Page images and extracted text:
═══
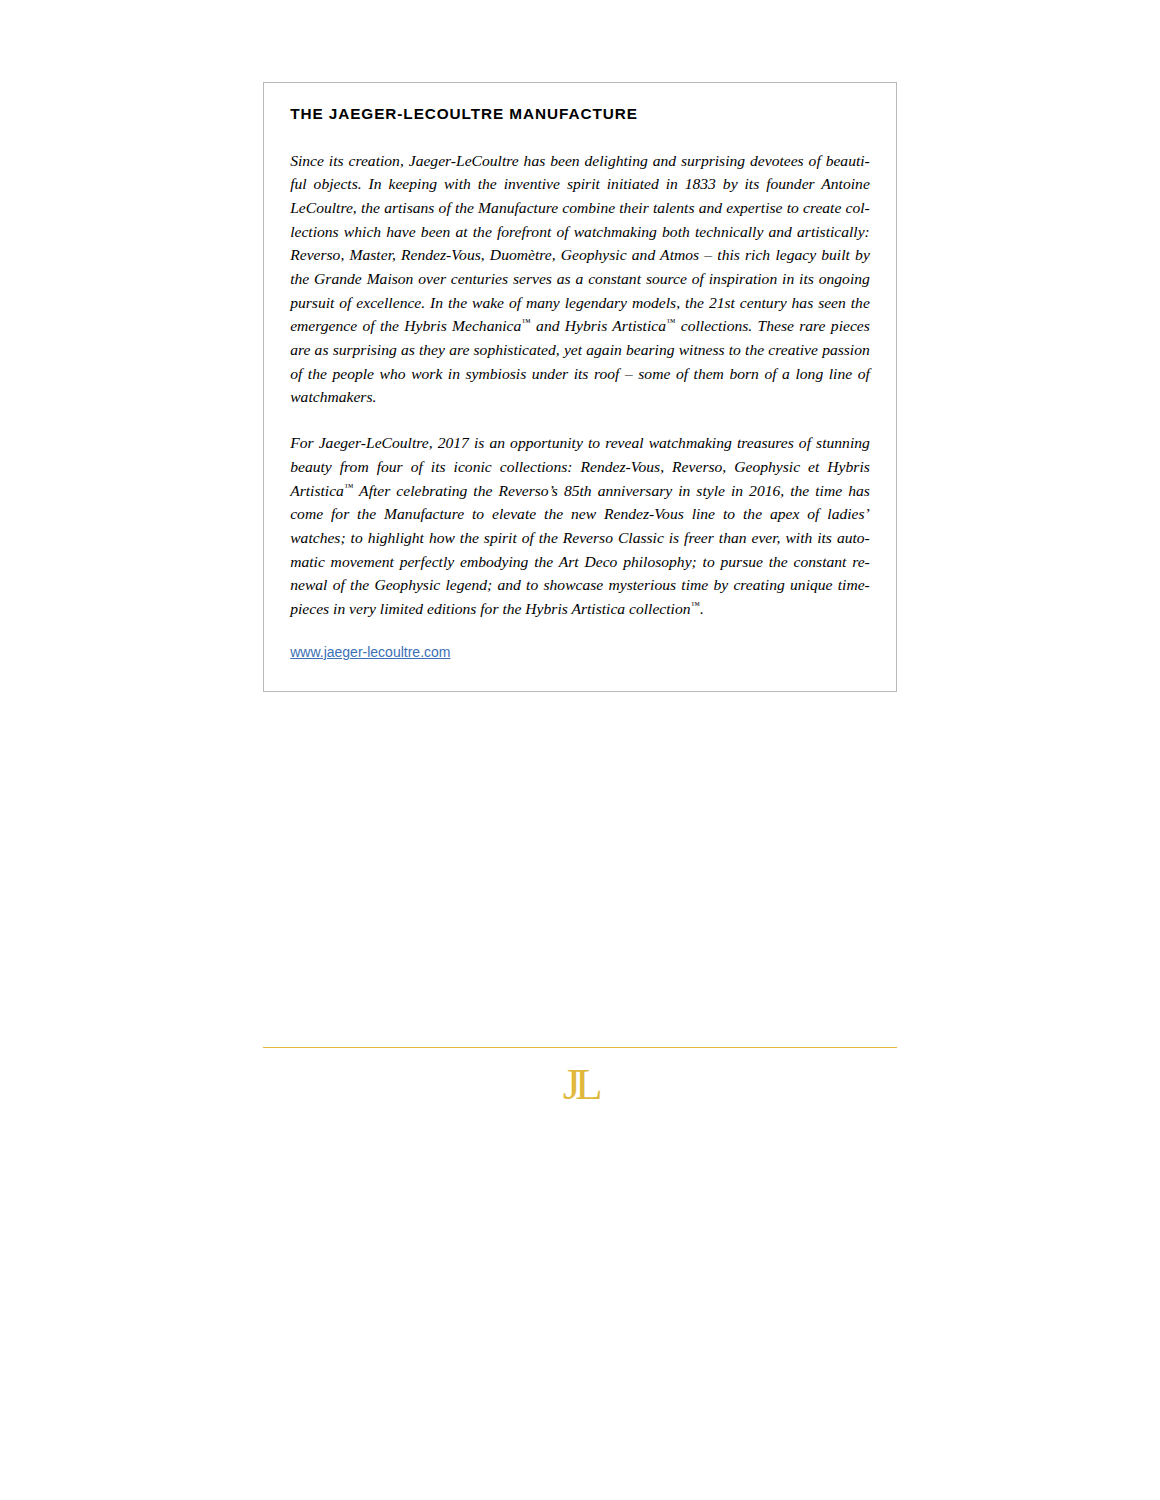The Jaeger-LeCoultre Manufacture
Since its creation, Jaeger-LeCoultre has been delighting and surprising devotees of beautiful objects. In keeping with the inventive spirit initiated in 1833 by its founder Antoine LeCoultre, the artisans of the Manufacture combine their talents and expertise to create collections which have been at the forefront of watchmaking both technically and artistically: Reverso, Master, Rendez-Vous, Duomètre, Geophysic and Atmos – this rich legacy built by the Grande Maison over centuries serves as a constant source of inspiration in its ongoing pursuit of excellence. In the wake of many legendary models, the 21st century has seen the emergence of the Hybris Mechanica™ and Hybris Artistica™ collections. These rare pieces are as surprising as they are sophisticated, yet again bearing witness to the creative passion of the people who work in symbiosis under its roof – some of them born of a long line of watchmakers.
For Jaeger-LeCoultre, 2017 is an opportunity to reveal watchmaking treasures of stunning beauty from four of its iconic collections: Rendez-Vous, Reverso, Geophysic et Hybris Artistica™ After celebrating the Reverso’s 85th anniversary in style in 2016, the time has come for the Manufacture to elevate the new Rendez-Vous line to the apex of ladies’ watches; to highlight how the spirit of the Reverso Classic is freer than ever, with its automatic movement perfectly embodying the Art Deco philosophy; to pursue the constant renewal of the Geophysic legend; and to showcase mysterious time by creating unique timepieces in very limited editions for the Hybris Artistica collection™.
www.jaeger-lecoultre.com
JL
═══
* [The problem]:
Give every entry again verbatim, with no pictures.

* [Solved exercise]:
The Jaeger-LeCoultre Manufacture
Since its creation, Jaeger-LeCoultre has been delighting and surprising devotees of beautiful objects. In keeping with the inventive spirit initiated in 1833 by its founder Antoine LeCoultre, the artisans of the Manufacture combine their talents and expertise to create collections which have been at the forefront of watchmaking both technically and artistically: Reverso, Master, Rendez-Vous, Duomètre, Geophysic and Atmos – this rich legacy built by the Grande Maison over centuries serves as a constant source of inspiration in its ongoing pursuit of excellence. In the wake of many legendary models, the 21st century has seen the emergence of the Hybris Mechanica™ and Hybris Artistica™ collections. These rare pieces are as surprising as they are sophisticated, yet again bearing witness to the creative passion of the people who work in symbiosis under its roof – some of them born of a long line of watchmakers.
For Jaeger-LeCoultre, 2017 is an opportunity to reveal watchmaking treasures of stunning beauty from four of its iconic collections: Rendez-Vous, Reverso, Geophysic et Hybris Artistica™ After celebrating the Reverso’s 85th anniversary in style in 2016, the time has come for the Manufacture to elevate the new Rendez-Vous line to the apex of ladies’ watches; to highlight how the spirit of the Reverso Classic is freer than ever, with its automatic movement perfectly embodying the Art Deco philosophy; to pursue the constant renewal of the Geophysic legend; and to showcase mysterious time by creating unique timepieces in very limited editions for the Hybris Artistica collection™.
www.jaeger-lecoultre.com
JL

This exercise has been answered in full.